The first reaction I had to hearing about the shooting in Aurora late last week was anger – this until recently was my neighborhood, my office was situated only a short mile from the movie theater where the massecre took place. My anger is now accompanied by sadness and reflection.
As a child my mother disallowed us to play with toy guns. Even water guns were prohibited in our home. This was not because my mother was a pacifist – she most certainly is not. In fact politically she is somewhat Conservative. However, she felt that a gun’s entire purpose is to kill and that was not something she wanted her kids to see as a toy.
I admit that my mother’s approach is somewhat extreme and my wife and I allow our kids to play with water guns. But that violence is never a solution to solve my personal problems has been deeply ingrained. My own kids know that I never tolerate violence or physical fighting as a solution to their sibling squabbles. My attitude is that the child who raises his hand first is always in the wrong.
We do our best to ensure that our children (the oldest is nearly 11 years old) do not watch violent movies and we also sensor any violent language within our home. Unfortunately our society does not see things as we do. Young children are exposed to guns and violence from a very young age – it is everywhere, in video games, movies, on TV, in the schoolyard and often within the home, if not in reality it is there in the language that is used. This new Batman movie for example is rated PG-13 and young children are watching it despite its violent content.
Mental illness cannot be predicted and is also very difficult to treat – especially if the individual refuses treatment. It has been reported that the shooter in the Aurora Movie Theater massacre had become mentally unstable over the months leading up to this tragedy. This is not the first time this type of senseless killing has happened here in the United States. Indeed youth violence is on the rise in Israel as well.

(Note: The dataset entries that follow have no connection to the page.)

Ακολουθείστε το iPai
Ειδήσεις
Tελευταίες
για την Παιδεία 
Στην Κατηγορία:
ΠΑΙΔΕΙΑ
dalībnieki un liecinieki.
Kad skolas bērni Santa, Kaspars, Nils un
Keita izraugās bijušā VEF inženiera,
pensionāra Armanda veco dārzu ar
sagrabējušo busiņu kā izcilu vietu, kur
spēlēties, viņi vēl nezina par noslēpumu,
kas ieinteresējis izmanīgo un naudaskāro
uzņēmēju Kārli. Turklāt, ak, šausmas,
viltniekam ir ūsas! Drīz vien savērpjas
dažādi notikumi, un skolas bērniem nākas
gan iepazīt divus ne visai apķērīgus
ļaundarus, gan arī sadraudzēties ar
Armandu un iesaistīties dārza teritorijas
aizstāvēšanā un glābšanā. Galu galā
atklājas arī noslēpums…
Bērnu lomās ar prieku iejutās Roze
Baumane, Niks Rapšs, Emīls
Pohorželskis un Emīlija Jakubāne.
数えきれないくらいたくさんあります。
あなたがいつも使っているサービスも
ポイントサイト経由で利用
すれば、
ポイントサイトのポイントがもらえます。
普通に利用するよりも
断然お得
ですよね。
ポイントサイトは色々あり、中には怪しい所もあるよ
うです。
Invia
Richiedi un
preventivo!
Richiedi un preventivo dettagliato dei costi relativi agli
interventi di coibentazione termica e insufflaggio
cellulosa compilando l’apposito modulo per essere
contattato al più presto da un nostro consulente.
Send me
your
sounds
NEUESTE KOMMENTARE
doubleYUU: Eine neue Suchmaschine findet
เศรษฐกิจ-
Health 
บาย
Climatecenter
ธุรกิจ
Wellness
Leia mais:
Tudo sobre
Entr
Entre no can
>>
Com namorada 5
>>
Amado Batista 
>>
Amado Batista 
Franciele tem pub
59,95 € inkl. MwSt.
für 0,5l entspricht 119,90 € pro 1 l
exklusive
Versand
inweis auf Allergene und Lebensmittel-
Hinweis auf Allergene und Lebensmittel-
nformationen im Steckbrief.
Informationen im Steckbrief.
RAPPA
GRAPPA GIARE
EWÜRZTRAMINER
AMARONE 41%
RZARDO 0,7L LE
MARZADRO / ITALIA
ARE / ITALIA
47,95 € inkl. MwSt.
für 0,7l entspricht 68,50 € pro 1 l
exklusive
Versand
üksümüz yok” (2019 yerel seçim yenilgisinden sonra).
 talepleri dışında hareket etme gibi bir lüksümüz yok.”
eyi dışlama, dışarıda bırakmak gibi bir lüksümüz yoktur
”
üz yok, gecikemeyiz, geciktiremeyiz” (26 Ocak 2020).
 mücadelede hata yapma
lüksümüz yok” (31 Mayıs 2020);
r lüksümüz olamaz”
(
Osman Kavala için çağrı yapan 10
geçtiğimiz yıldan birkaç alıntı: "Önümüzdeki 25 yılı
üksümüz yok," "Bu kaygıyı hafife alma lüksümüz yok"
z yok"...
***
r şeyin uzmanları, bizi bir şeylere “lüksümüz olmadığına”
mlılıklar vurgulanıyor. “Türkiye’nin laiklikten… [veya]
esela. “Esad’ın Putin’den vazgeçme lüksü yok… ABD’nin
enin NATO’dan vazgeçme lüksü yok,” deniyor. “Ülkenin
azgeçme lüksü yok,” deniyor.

If violence were not so prevalent a feature in our cultural sub-context – movies, TV etc. – would the mentally unstable still revert to extreme violence as a way to release their mental anguish and instability?
As a society we must ask ourselves whether we really want to feed our children and ourselves such a steady diet of violence? This question has nothing to do with gun rights. A person who is bent of carryout a killing spree will find away to do so no matter what the law says.
Thus, in my view, our culture is somewhat responsible for the tragedy that took place last week – movie producers as well as video game companies need to be more responsible. No doubt, however, this tragedy must be a wake up call to parents and educators as well – but especially parents. Are we, as parents, aware of what are kids are watching and playing and are we giving our children healthy messages about how to deal with conflict and stress? We must remember that our behavior and the way we bring-up our kids could literally mean life and death for them and others some time down the road.